◆ **HOW TO COMPLETE THIS TASK**: Translate this sentence from the Cartagena travel passage into Spanish: "December-March is the most popular time to visit Cartagena, and for good reason."

◆ **DOCUMENT PASSAGE**:
Being near to the equator, Cartagena enjoys pretty steady temperatures all year around.  That means there isn’t really a bad time to visit!

December-March is the most popular time to visit Cartagena, and for good reason. It’s warm but not too humid, with minimal rainfall. 

The start of the year is also when Cartagena’s most popular festivals take place. 

If you want a more local experience with fewer tourists, though, you may want to consider booking your trip to Cartagena between August and November. 

This is the rainiest season and, because of this, fewer people visit during this time. 


Cartagena for solo travel

I travelled to Cartagena as a sole female traveller, and I absolutely loved it. 

It wasn’t always easy to travel solo in Colombia. But, of all the places I travelled in Colombia, Cartagena was the easiest to tackle as a solo traveller. 

Transport costs are cheap, it’s easy to meet other travellers and I generally felt safe walking around – even at night. In fact, it’s the only place in Colombia where I walked around alone at night!

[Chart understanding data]

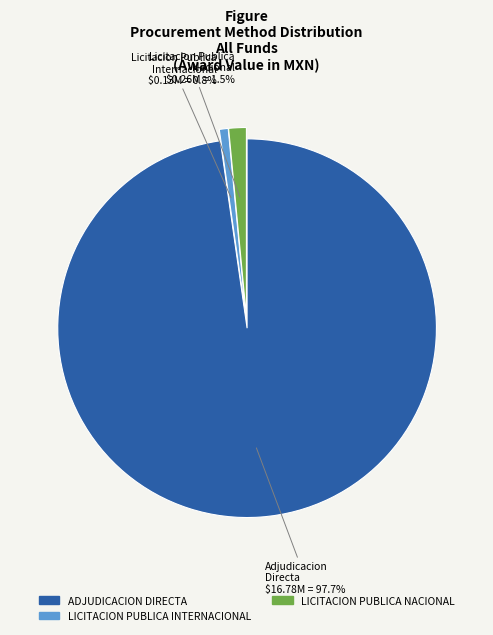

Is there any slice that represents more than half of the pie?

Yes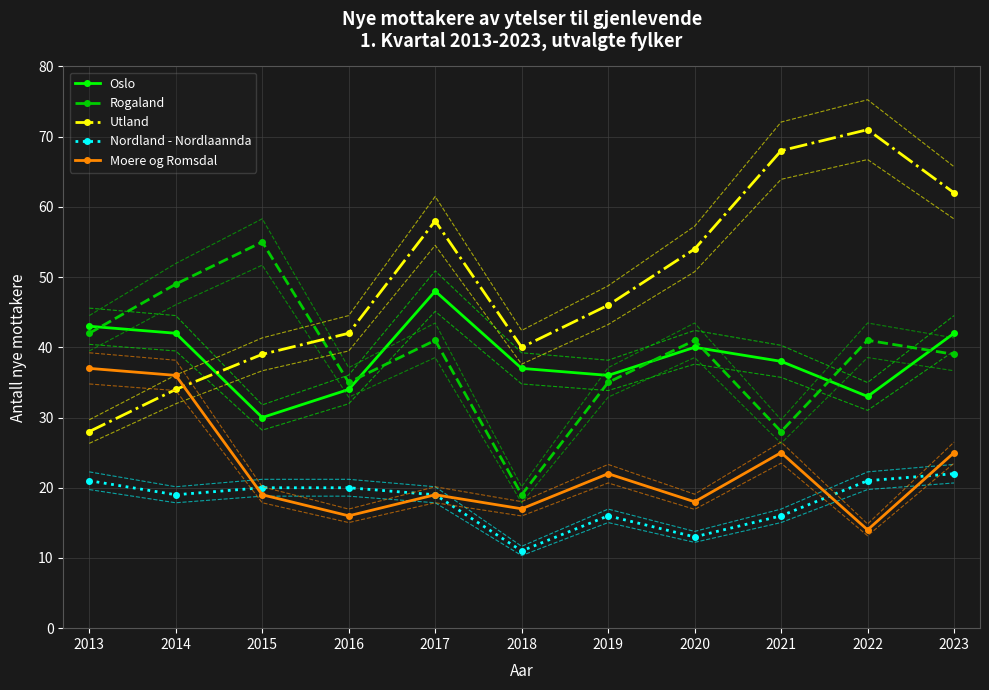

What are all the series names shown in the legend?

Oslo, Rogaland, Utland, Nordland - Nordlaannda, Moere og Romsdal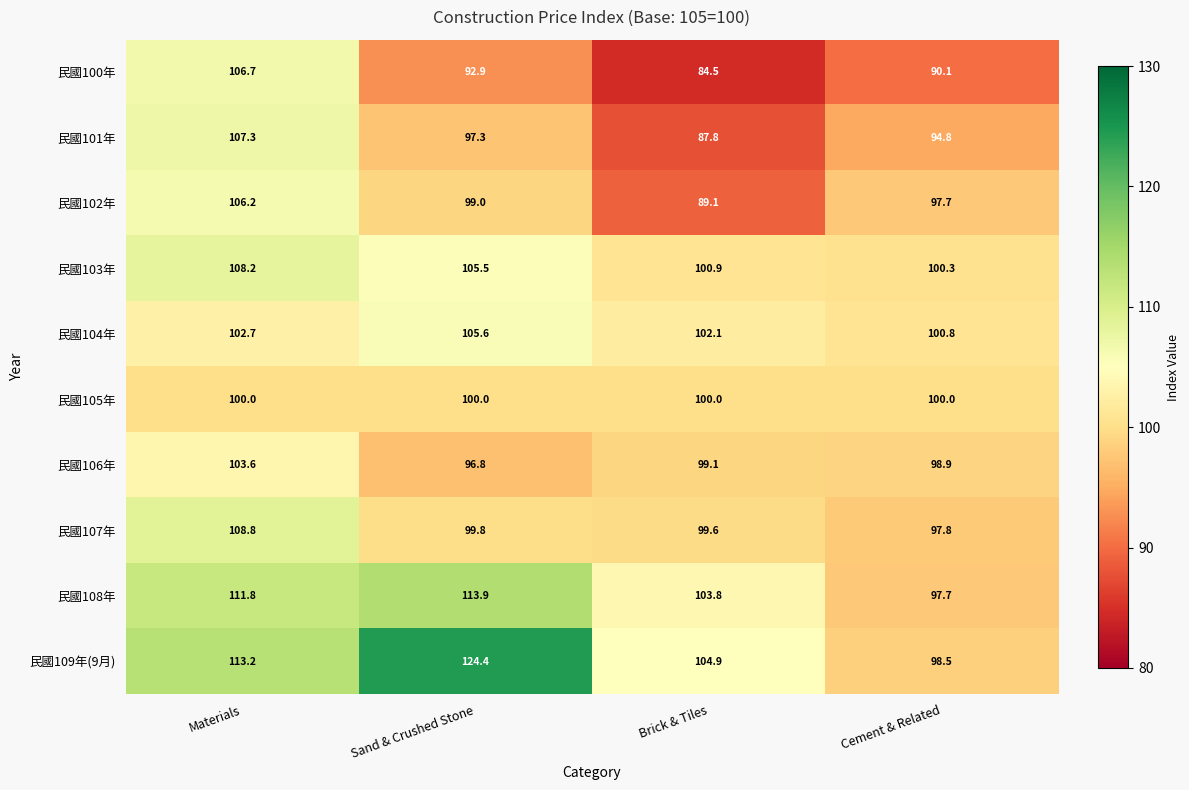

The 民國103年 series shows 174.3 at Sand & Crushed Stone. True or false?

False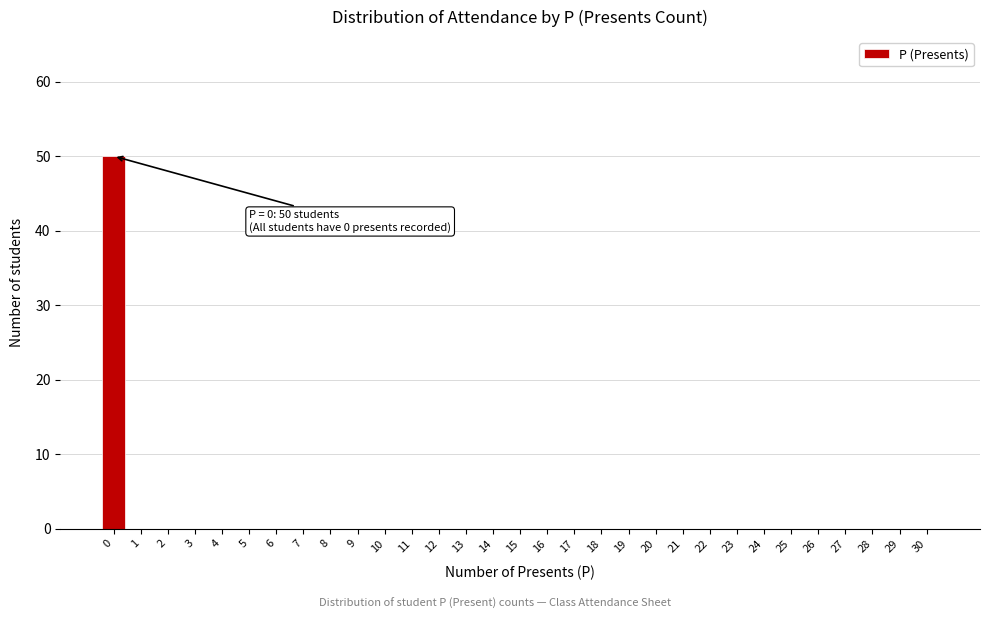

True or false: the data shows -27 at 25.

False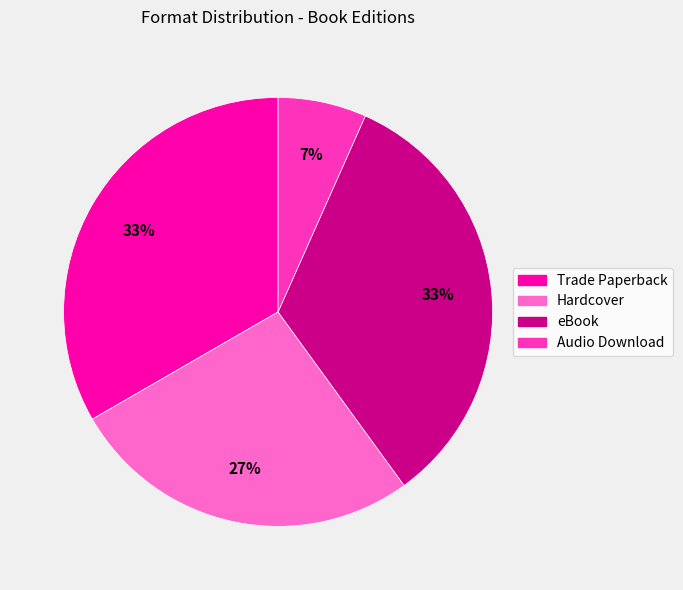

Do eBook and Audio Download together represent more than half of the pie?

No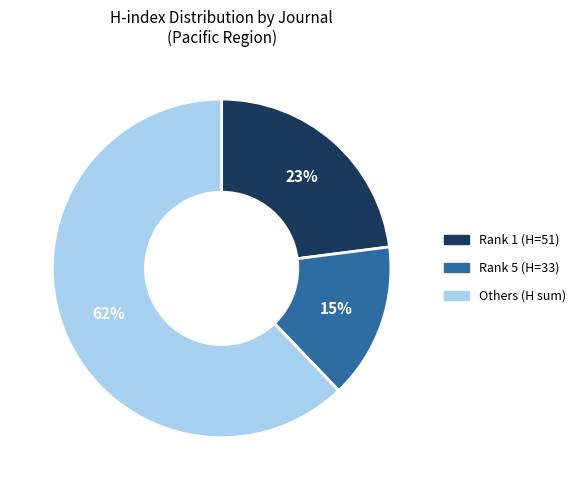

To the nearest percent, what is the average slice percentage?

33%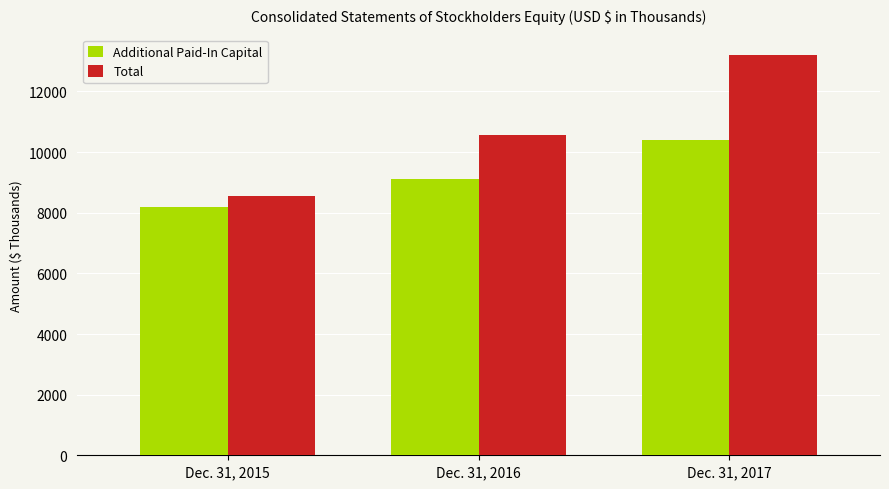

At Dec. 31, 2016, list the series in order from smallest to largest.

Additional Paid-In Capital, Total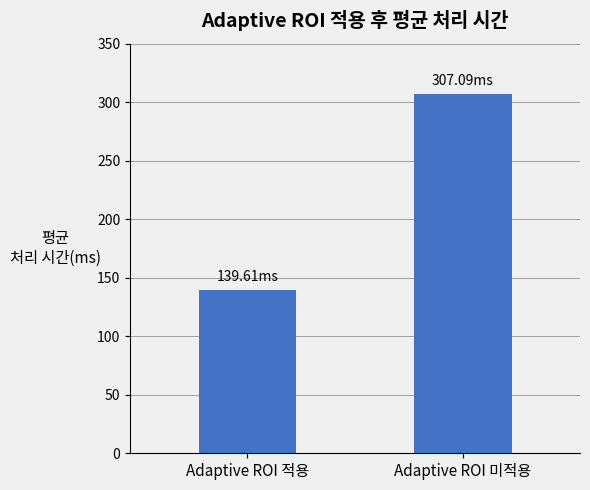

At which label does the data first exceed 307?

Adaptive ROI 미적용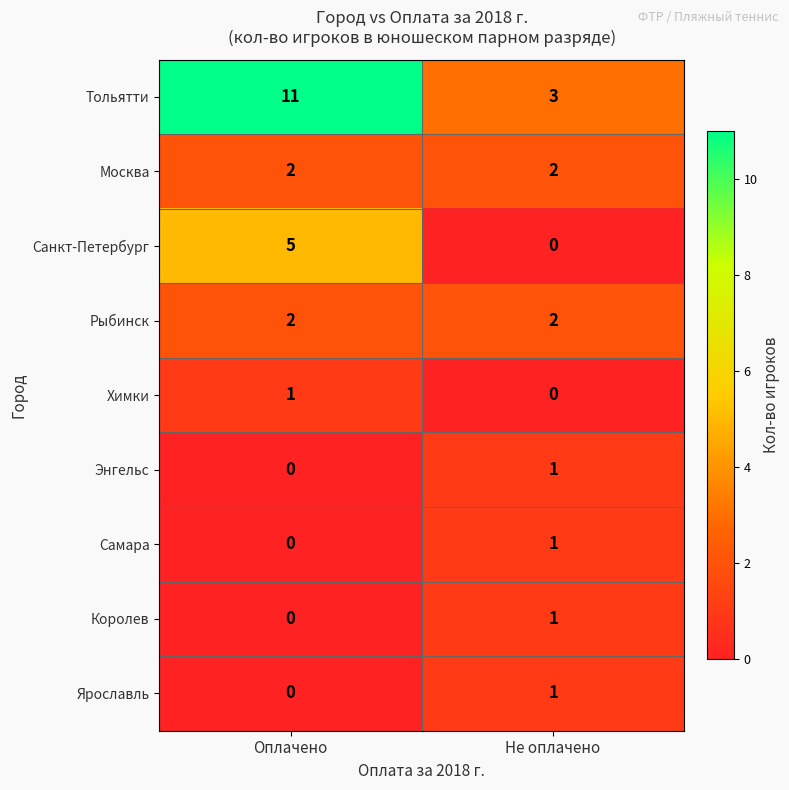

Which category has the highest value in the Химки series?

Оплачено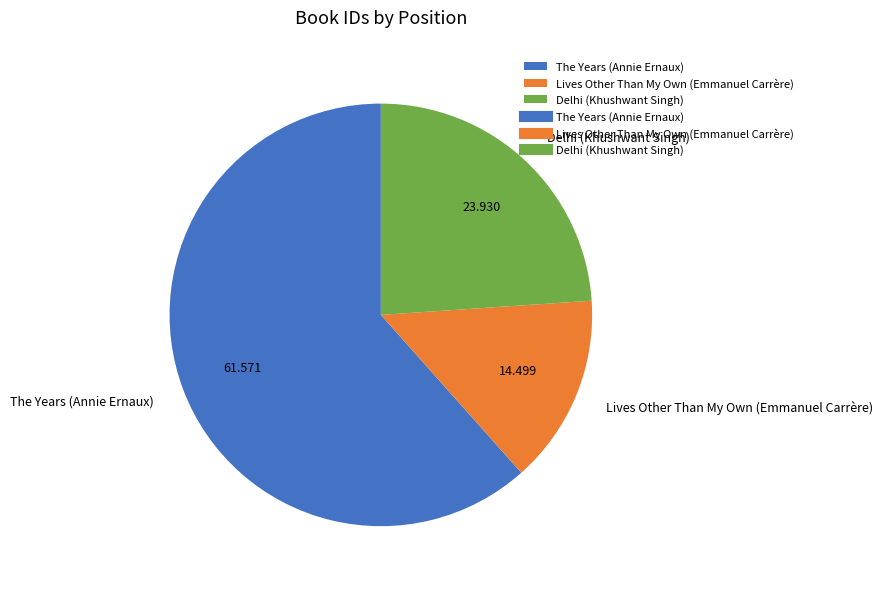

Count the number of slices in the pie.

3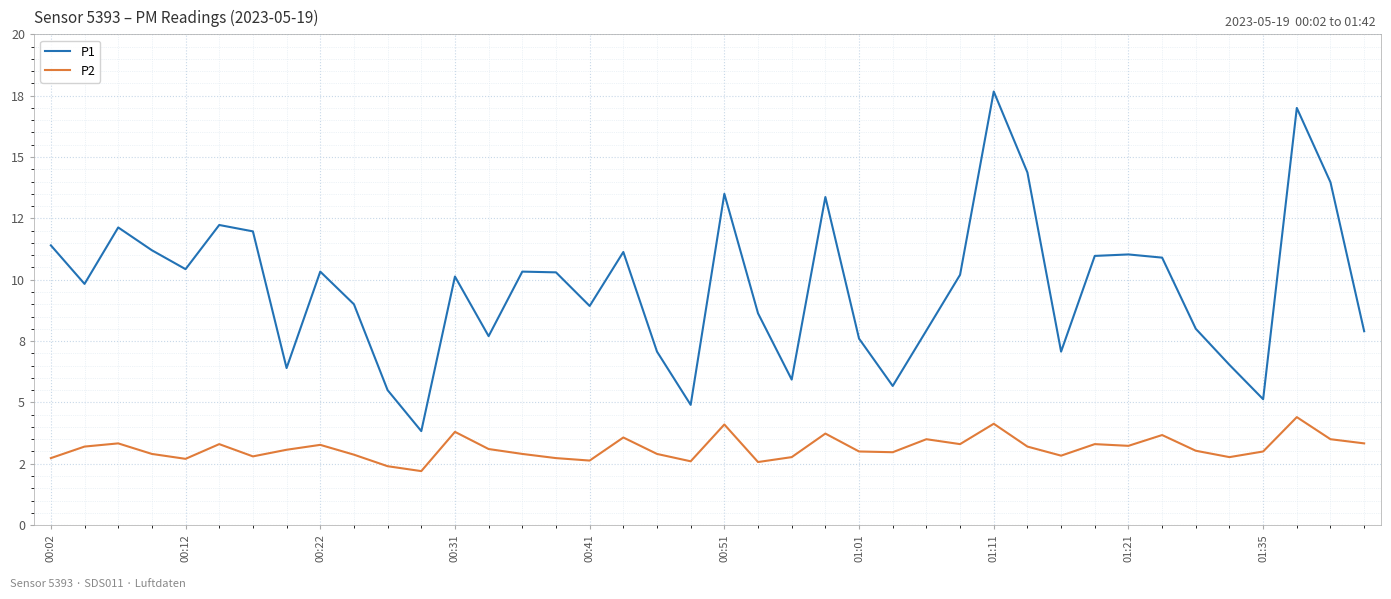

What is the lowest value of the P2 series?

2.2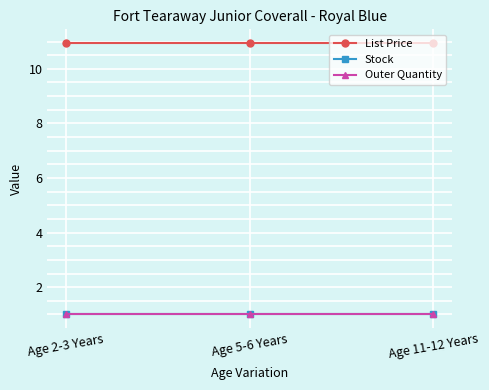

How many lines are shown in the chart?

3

◆ **THE ANSWER**: De diciembre a marzo es la época más popular para visitar Cartagena, y con razón.